In 1988, the Nintendo Entertainment System was at the height of its popularity. For all practical purposes, it really had no competition. The following year the Sega Genesis would be released but in 1988 the NES was king of the hill. It’s really amazing how many games were being released for the NES at this time. All despite Nintendo’s relatively restrictive licensing policy.
This ad shows the games available for the NES by LJN around this time. I’ll be honest, I don’t recall playing any of these and they all look like mediocre licenses to me. First up is Gotcha!, a paintball game that you can play with the Zapper light gun. There weren’t too many Zapper games and most of them weren’t all that special. I don’t see how this one changes that. Apparently, it is loosely based on the movie of the same name. I sense a bad 1980s paintball themed movie I need to watch…
Next up is Jaws: The Revenge. This games is based on the fourth and final movie in the Jaws series which was released in 1987. This was one of the first games for the NES announced by LJN and I’m not really sure why they chose it. The movie was bad and the game was worse.

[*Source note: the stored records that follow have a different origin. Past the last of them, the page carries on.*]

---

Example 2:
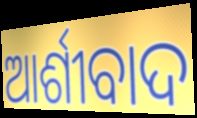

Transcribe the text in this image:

ଆର୍ଶୀବାଦ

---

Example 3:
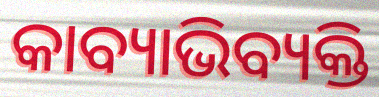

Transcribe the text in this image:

କାବ୍ୟାଭିବ୍ୟକ୍ତି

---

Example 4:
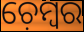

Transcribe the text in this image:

ଚ଼େମ୍ୱର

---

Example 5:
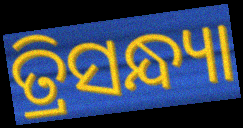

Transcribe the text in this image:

ତ୍ରିସନ୍ଧ୍ୟା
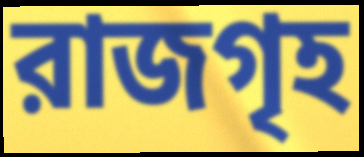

Next up is Major League Baseball. This game had the advantage of being licensed by the MLB so it used the actual team names. However, it didn’t have the Players Associate license so it did not feature real player names. As baseball games of the time went, this one really wasn’t too bad. It didn’t stand out from the competition but it was a decent enough game and there wasn’t much out there that was significantly better.

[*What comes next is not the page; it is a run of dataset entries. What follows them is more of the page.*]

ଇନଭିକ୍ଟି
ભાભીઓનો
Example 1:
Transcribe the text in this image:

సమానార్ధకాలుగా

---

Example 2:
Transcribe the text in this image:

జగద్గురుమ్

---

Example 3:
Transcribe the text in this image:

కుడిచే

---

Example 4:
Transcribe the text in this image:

T&C Surf Designs is the oddest license of the bunch. The game itself is somewhat of a ripoff of California games, particularly in regards to the surfing portion. This one wasn’t a terrible game either but it was pretty mediocre. In addition to the surf competition, it also offered skateboarding.

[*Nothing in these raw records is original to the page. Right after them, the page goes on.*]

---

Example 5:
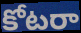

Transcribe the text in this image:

కోటరా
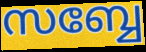
സബ്ബേ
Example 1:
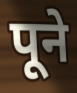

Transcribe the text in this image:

पूने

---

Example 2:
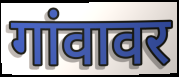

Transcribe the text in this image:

गांवावर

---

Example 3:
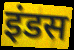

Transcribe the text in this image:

इंडस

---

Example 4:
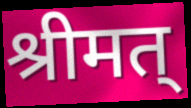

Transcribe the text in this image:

श्रीमत्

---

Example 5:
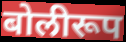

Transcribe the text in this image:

बोलीरूप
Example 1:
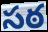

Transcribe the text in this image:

సఠ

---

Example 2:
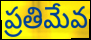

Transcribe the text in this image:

ప్రతిమేవ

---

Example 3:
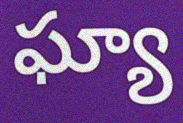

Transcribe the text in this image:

ఘ్యా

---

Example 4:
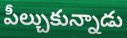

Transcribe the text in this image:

పీల్చుకున్నాడు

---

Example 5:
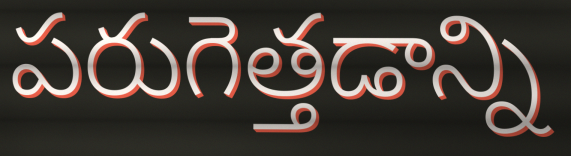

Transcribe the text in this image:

పరుగెత్తడాన్ని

Finally, there was The Karate Kid. The Karate Kid was an excellent movie (go watch it now if you haven’t seen it) but as games go, like most movie licenses, this one was mediocre at best. It was actually based loosely on the first two Karate Kid movies and features both fighting stages and platform stages as well as two player one-on-one fighting.
The above ad is from the February/March 1988 issue of Nintendo Fun Club News, the predecessor to Nintendo Power.